— start of Records supplied —
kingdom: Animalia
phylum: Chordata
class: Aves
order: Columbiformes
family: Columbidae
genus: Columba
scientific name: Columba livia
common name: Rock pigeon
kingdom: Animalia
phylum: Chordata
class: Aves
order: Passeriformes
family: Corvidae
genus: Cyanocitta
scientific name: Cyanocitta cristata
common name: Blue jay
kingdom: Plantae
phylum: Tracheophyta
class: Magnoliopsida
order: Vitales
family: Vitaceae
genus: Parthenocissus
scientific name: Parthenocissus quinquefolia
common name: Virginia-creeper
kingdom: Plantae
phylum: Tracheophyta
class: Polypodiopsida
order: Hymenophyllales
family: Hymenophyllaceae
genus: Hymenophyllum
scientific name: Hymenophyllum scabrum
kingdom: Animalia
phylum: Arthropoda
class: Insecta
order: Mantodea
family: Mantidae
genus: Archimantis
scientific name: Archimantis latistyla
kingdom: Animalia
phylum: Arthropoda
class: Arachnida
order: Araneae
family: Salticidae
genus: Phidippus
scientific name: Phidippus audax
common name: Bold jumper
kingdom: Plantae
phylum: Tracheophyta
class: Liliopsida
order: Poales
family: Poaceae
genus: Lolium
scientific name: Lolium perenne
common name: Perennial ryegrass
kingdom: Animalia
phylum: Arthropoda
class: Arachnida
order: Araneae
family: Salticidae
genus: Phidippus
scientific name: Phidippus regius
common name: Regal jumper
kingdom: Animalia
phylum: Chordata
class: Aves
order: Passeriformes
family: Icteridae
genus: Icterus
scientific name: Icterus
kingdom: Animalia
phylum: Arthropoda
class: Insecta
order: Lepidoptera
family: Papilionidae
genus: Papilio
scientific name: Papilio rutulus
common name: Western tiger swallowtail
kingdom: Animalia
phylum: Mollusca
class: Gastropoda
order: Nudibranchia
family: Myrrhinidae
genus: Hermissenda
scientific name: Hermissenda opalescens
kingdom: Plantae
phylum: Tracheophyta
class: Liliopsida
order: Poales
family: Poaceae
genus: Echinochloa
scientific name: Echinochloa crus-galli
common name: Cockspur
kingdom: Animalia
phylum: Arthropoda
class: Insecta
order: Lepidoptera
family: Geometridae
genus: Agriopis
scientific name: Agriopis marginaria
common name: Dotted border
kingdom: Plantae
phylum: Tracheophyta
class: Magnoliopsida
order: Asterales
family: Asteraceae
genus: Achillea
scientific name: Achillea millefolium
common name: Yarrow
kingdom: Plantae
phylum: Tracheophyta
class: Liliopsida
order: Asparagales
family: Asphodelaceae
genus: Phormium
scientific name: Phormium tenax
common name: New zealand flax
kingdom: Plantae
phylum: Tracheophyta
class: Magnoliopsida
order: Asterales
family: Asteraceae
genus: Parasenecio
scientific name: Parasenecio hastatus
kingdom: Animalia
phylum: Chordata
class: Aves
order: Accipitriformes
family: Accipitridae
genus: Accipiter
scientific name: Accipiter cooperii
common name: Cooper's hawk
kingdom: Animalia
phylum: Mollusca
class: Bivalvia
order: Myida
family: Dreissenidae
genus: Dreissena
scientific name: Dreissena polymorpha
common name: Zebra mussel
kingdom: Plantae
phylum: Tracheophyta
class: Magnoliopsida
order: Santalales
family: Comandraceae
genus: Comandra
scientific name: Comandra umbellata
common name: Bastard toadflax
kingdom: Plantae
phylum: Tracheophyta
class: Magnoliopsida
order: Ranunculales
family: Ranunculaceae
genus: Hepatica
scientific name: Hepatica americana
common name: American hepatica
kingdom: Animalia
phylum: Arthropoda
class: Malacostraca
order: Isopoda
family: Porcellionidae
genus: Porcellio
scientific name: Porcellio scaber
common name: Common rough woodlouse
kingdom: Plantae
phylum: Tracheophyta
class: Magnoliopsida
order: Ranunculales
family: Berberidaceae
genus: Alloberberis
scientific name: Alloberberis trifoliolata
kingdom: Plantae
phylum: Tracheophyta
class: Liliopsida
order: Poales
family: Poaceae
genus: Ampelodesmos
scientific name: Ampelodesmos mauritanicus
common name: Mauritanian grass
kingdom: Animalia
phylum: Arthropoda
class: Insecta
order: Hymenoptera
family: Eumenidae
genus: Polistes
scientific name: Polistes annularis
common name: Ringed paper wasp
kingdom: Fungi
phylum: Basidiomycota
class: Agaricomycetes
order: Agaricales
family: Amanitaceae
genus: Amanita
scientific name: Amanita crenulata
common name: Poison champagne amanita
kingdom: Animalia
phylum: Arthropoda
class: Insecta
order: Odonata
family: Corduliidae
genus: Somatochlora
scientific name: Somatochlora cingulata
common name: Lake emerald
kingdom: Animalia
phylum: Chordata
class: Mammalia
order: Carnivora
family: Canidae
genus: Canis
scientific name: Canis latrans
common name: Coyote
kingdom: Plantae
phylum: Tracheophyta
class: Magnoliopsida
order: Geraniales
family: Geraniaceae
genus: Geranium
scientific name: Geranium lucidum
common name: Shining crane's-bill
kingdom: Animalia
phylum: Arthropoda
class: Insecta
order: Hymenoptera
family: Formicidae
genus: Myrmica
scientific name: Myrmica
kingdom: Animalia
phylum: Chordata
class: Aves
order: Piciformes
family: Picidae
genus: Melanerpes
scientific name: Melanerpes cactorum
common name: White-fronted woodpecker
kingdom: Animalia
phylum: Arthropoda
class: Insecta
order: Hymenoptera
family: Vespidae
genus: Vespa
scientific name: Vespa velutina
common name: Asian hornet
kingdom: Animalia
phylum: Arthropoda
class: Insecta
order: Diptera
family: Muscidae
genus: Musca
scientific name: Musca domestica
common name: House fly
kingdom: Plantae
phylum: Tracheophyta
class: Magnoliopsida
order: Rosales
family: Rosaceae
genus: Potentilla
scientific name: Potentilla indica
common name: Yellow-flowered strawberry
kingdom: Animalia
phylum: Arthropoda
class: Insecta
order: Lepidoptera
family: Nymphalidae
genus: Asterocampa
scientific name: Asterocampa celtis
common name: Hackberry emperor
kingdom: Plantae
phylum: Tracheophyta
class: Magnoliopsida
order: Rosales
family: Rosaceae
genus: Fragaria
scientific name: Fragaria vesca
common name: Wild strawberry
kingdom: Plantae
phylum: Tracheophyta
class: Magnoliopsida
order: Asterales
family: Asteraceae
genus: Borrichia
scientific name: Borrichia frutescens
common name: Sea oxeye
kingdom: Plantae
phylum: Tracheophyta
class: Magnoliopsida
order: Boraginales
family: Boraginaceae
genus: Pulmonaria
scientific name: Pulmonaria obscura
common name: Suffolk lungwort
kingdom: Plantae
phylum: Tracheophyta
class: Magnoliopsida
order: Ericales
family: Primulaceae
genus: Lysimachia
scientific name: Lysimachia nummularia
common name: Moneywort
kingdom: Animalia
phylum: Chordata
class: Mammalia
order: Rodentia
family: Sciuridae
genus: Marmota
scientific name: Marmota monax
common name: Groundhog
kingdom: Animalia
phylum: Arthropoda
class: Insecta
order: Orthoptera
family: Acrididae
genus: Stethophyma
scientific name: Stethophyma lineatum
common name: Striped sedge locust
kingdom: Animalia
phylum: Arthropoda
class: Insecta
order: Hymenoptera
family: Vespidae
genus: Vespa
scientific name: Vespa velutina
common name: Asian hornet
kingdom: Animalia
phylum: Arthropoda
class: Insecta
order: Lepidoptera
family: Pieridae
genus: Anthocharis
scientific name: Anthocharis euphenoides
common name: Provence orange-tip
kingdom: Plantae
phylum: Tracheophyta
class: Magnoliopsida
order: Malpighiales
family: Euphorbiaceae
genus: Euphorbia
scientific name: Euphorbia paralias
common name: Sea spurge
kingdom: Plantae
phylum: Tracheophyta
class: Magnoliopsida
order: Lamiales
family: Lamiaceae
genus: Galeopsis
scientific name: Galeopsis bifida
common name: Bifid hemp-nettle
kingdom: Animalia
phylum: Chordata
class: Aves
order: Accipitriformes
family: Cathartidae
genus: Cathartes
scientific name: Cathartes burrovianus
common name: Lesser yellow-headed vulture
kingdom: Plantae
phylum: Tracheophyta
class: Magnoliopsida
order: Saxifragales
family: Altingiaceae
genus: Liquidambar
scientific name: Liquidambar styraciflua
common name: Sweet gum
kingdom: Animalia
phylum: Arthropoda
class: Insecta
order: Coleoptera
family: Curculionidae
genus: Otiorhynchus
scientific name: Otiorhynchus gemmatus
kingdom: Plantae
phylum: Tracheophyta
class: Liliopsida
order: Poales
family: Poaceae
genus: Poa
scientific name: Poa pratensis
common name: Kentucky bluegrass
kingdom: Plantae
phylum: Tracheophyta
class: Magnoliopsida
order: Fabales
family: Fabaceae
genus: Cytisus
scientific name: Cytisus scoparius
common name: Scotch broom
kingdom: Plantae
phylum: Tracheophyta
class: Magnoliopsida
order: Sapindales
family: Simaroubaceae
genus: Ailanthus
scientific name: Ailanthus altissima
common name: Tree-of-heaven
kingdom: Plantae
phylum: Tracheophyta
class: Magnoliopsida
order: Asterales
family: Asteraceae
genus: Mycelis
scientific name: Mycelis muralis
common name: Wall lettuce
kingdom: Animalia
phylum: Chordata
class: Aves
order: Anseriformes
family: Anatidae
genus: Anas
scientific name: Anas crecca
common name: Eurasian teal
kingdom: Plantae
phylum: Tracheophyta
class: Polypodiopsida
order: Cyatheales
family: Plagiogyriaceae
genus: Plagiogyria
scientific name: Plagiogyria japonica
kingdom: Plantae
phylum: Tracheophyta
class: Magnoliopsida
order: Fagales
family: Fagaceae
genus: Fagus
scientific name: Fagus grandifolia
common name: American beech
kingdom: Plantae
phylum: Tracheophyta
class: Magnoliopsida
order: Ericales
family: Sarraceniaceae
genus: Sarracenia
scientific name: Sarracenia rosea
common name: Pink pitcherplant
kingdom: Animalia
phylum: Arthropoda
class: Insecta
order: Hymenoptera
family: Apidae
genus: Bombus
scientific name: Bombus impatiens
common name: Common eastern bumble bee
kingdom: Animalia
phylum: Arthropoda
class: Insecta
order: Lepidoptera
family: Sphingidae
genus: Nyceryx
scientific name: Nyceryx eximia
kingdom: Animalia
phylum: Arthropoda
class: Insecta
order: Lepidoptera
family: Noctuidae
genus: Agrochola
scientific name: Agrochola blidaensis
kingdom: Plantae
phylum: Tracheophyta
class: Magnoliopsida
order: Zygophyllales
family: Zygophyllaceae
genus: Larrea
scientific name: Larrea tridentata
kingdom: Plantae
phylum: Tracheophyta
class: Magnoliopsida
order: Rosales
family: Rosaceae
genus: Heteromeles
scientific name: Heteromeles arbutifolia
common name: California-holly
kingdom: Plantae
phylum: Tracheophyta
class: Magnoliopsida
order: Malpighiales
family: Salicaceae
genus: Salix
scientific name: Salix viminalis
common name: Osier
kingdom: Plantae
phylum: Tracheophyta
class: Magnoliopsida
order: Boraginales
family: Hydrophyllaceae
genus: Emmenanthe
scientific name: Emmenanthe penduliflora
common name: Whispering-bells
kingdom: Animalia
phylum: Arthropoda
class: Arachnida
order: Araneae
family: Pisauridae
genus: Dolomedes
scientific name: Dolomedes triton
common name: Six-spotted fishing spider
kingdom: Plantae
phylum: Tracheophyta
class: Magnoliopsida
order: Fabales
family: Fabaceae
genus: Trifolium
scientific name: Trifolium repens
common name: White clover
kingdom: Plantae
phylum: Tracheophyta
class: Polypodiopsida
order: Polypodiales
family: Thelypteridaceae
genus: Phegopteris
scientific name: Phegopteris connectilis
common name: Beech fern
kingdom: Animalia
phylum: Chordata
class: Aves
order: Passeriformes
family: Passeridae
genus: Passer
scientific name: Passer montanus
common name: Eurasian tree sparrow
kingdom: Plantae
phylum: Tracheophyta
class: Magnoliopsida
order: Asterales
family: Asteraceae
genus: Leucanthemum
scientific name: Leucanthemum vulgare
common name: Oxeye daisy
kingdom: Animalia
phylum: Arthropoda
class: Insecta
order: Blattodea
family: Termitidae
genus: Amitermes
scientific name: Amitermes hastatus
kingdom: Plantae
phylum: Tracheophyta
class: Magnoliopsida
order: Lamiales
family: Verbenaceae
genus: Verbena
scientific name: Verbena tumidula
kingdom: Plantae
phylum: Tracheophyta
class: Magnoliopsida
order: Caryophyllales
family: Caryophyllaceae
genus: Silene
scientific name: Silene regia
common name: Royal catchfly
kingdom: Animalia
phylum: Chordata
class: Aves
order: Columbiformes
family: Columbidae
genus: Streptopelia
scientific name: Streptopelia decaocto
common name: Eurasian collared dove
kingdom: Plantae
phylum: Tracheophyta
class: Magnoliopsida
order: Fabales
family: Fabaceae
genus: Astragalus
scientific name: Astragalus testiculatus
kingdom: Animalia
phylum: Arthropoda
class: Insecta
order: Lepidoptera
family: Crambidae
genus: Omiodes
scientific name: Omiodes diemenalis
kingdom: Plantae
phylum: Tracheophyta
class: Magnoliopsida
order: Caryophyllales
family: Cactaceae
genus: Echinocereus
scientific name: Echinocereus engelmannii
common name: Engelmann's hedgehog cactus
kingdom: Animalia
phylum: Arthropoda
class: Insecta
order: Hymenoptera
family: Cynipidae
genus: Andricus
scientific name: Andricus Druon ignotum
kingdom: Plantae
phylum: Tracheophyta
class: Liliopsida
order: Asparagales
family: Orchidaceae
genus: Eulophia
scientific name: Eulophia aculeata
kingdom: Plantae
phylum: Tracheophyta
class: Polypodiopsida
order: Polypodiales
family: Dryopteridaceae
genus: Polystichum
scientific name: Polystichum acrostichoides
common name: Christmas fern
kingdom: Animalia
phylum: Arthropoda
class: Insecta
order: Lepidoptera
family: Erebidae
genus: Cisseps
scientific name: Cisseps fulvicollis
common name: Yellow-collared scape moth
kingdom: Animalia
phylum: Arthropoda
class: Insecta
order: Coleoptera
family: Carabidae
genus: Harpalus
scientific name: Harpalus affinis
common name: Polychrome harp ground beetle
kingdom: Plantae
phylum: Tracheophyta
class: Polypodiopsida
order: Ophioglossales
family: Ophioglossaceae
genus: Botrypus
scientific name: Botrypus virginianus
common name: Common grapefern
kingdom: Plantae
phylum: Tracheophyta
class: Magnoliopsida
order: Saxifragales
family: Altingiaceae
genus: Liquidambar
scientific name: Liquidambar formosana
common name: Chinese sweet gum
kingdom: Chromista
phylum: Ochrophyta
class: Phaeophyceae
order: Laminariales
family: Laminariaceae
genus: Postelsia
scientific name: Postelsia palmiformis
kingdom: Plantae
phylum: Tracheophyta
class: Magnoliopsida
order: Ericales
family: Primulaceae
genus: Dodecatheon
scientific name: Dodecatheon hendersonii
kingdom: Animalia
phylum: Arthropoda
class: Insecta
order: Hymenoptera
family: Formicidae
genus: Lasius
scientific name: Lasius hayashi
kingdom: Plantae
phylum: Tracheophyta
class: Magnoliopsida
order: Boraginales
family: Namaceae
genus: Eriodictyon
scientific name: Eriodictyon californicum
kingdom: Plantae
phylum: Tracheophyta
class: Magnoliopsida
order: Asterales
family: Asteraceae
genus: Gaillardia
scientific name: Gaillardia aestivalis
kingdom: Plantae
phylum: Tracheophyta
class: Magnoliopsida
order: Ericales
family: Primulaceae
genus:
— end of Records supplied —
Duplicate the lines in the records above, from the line containing "common name: Poison champagne amanita" through the line containing "scientific name: Canis latrans", keeping both of those lines.

common name: Poison champagne amanita
kingdom: Animalia
phylum: Arthropoda
class: Insecta
order: Odonata
family: Corduliidae
genus: Somatochlora
scientific name: Somatochlora cingulata
common name: Lake emerald
kingdom: Animalia
phylum: Chordata
class: Mammalia
order: Carnivora
family: Canidae
genus: Canis
scientific name: Canis latrans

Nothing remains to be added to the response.